Analysis of static and temporal trade animal network for evaluation of simulation of disease quality

Detalhes bibliográficos
Ano de defesa: 2020
Autor(a) principal: Cardenas, Nicolas Cespedes
Orientador(a): Não Informado pela instituição
Banca de defesa: Não Informado pela instituição
Tipo de documento: Tese
Tipo de acesso: Acesso aberto
Idioma: eng
Instituição de defesa: Biblioteca Digitais de Teses e Dissertações da USP
Programa de Pós-Graduação: Não Informado pela instituição
Departamento: Não Informado pela instituição
País: Não Informado pela instituição
Palavras-chave em Português:
Link de acesso: https://www.teses.usp.br/teses/disponiveis/10/10134/tde-06052021-092751/
Resumo: Social network analysis (SNA) is a powerful tool to describe the impact of the animal trade on the spread of pathogens, and to generate essential patterns that can be used to understand, prevent and mitigate possible outbreaks. This study aimed to describe and analyze animal movement networks between pig properties in the state of Santa Catarina (SC) and cattle in the state of Rio Grande do Sul (RS), to guide the surveillance of diseases transmitted by contact based on interactions between properties (farms and farms), using different models of disease spread with specific objectives for each state.
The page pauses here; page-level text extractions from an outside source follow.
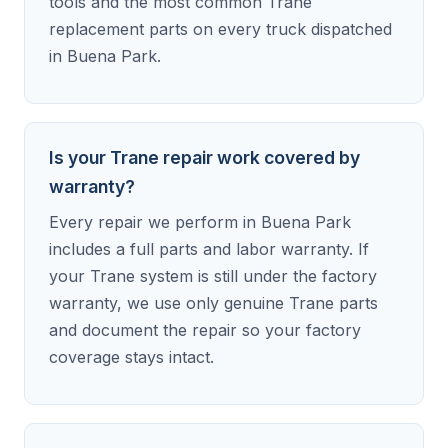
tools and the most common Trane
replacement parts on every truck dispatched
in Buena Park.
Is your Trane repair work covered by
warranty?
Every repair we perform in Buena Park
includes a full parts and labor warranty. If
your Trane system is still under the factory
warranty, we use only genuine Trane parts
and document the repair so your factory
coverage stays intact.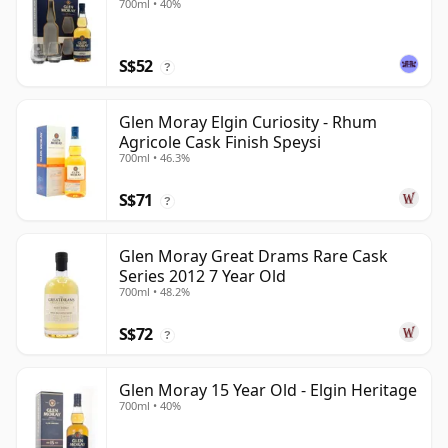
700ml • 40%
S$52
?
Glen Moray Elgin Curiosity - Rhum
Agricole Cask Finish Speysi
700ml • 46.3%
S$71
?
Glen Moray Great Drams Rare Cask
Series 2012 7 Year Old
700ml • 48.2%
S$72
?
Glen Moray 15 Year Old - Elgin Heritage
700ml • 40%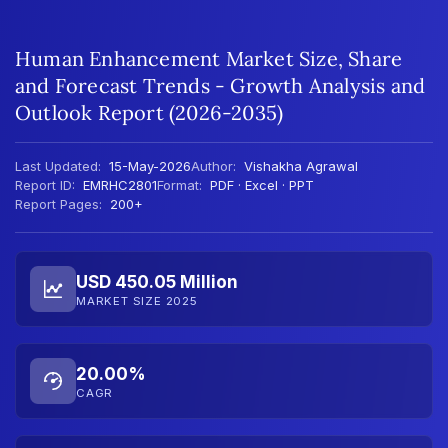
Human Enhancement Market Size, Share
and Forecast Trends - Growth Analysis and
Outlook Report (2026-2035)
Last Updated:
15-May-2026
Author:
Vishakha Agrawal
Report ID:
EMRHC2801
Format:
PDF · Excel · PPT
Report Pages:
200+
USD 450.05 Million
MARKET SIZE 2025
20.00%
CAGR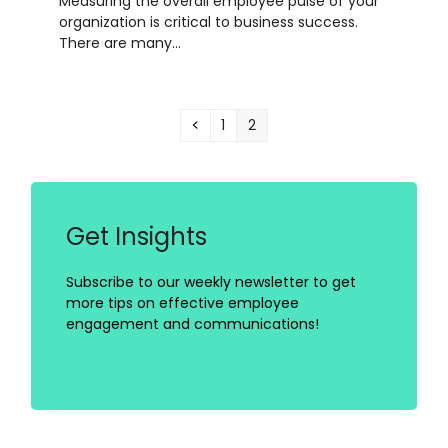
Measuring the overall employee pulse of your
organization is critical to business success.
There are many…
Previous
Page
Page
1
2
Get Insights
Subscribe to our weekly newsletter to get
more tips on effective employee
engagement and communications!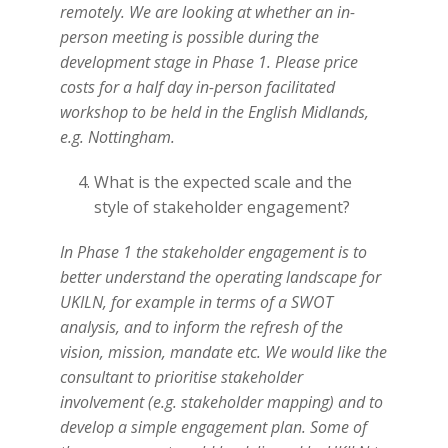
remotely. We are looking at whether an in-
person meeting is possible during the
development stage in Phase 1. Please price
costs for a half day in-person facilitated
workshop to be held in the English Midlands,
e.g. Nottingham.
What is the expected scale and the
style of stakeholder engagement?
In Phase 1 the stakeholder engagement is to
better understand the operating landscape for
UKILN, for example in terms of a SWOT
analysis, and to inform the refresh of the
vision, mission, mandate etc. We would like the
consultant to prioritise stakeholder
involvement (e.g. stakeholder mapping) and to
develop a simple engagement plan. Some of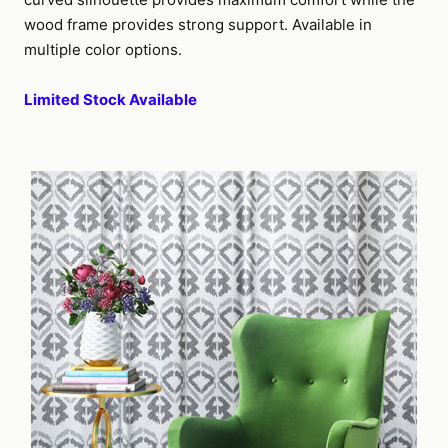
wood frame provides strong support. Available in
multiple color options.
Limited Stock Available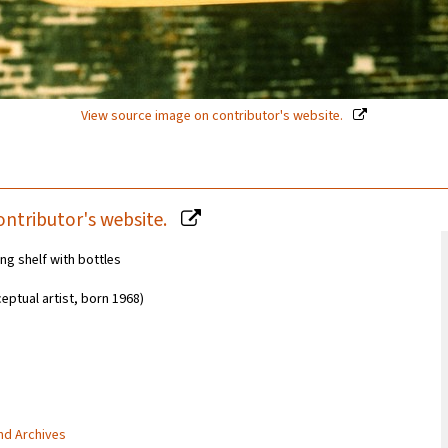
View source image on contributor's website.
ontributor's website.
ng shelf with bottles
eptual artist, born 1968)
and Archives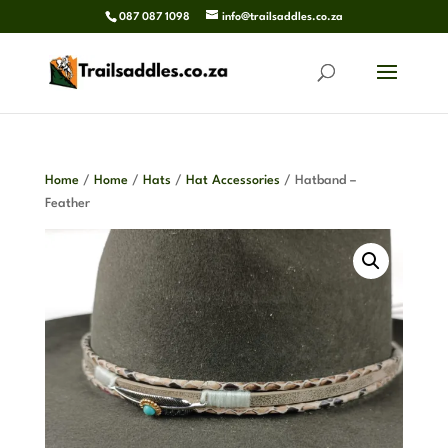
087 087 1098
info@trailsaddles.co.za
Home
/
Home
/
Hats
/
Hat Accessories
/ Hatband –
Feather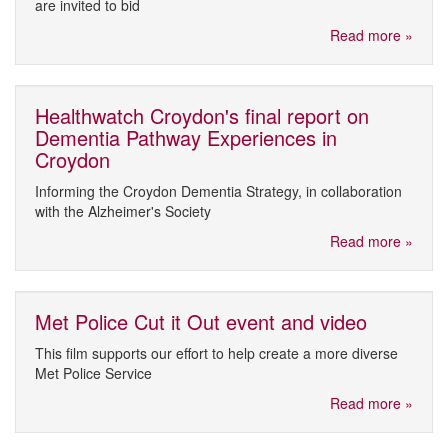
are invited to bid
Read more »
Healthwatch Croydon's final report on
Dementia Pathway Experiences in
Croydon
Informing the Croydon Dementia Strategy, in collaboration
with the Alzheimer's Society
Read more »
Met Police Cut it Out event and video
This film supports our effort to help create a more diverse
Met Police Service
Read more »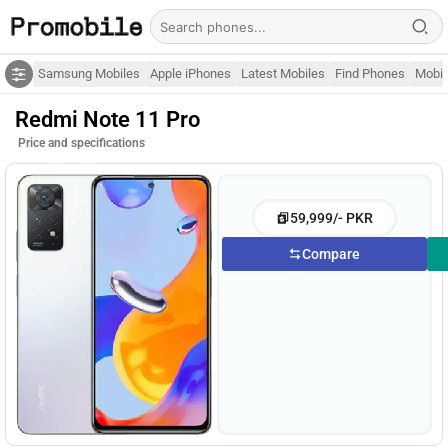
Samsung Mobiles
Apple iPhones
Latest Mobiles
Find Phones
Mobil
Redmi Note 11 Pro
Price and specifications
59,999/- PKR
Compare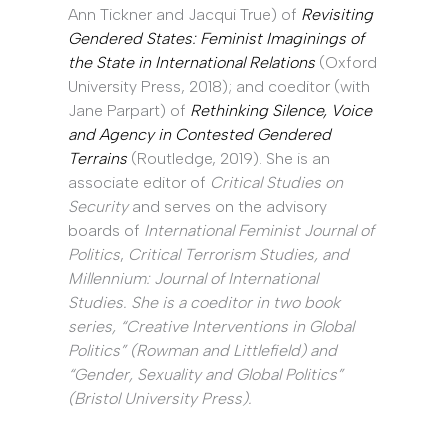
Ann Tickner and Jacqui True) of
Revisiting
Gendered States: Feminist Imaginings of
the State in International Relations
(Oxford
University Press, 2018); and coeditor (with
Jane Parpart) of
Rethinking Silence, Voice
and Agency in Contested Gendered
Terrains
(Routledge, 2019). She is an
associate editor of
Critical Studies on
Security
and serves on the advisory
boards of
International Feminist Journal of
Politics
,
Critical Terrorism Studies
, and
Millennium: Journal of International
Studies
. She is a coeditor in two book
series, “Creative Interventions in Global
Politics” (Rowman and Littlefield) and
“Gender, Sexuality and Global Politics”
(Bristol University Press).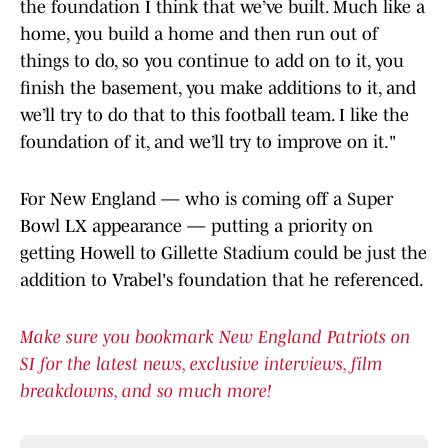
the foundation I think that we’ve built. Much like a
home, you build a home and then run out of
things to do, so you continue to add on to it, you
finish the basement, you make additions to it, and
we’ll try to do that to this football team. I like the
foundation of it, and we’ll try to improve on it."
For New England — who is coming off a Super
Bowl LX appearance — putting a priority on
getting Howell to Gillette Stadium could be just the
addition to Vrabel's foundation that he referenced.
Make sure you bookmark New England Patriots on
SI for the latest news, exclusive interviews, film
breakdowns, and so much more!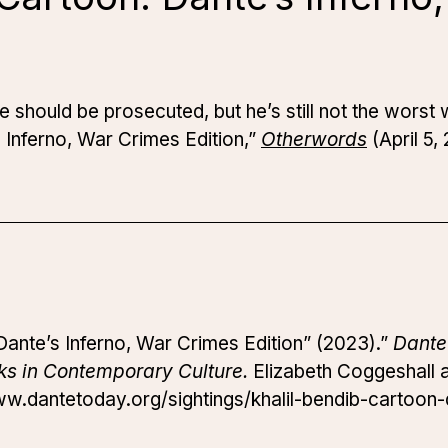
ine should be prosecuted, but he’s still not the wors
s Inferno, War Crimes Edition,”
Otherwords
(April 5,
 Dante’s Inferno, War Crimes Edition” (2023).”
Dante
ks in Contemporary Culture.
Elizabeth Coggeshall an
ww.dantetoday.org/sightings/khalil-bendib-cartoon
For the state of SC the static and temporal network was described, the internal communities of commerce were calculated, and the effectiveness of control actions through analysis of contact chains. Based on this information, two indexes were proposed at the municipal level to classify them according to their participation in the network. For the state of RS, the static and temporal transport network of cattle and buffaloes and the types of connected components of the network were described. A Susceptible-Occult-Reactive-Infectious scattering model (SORI) was implemented to represent the dynamics of bovine tuberculosis (TB) in the population, in addition, control actions were tested using the proposed model. The results showed highly connected networks with well-defined temporal and spatial dynamics. The simulation models demonstrated that it is possible to reduce the size of epidemic outbreaks, strategically selecting properties, based on SNA metrics such as “degree” and “betweenness”. This information is important for targeting risk-based infectious disease surveillance systems.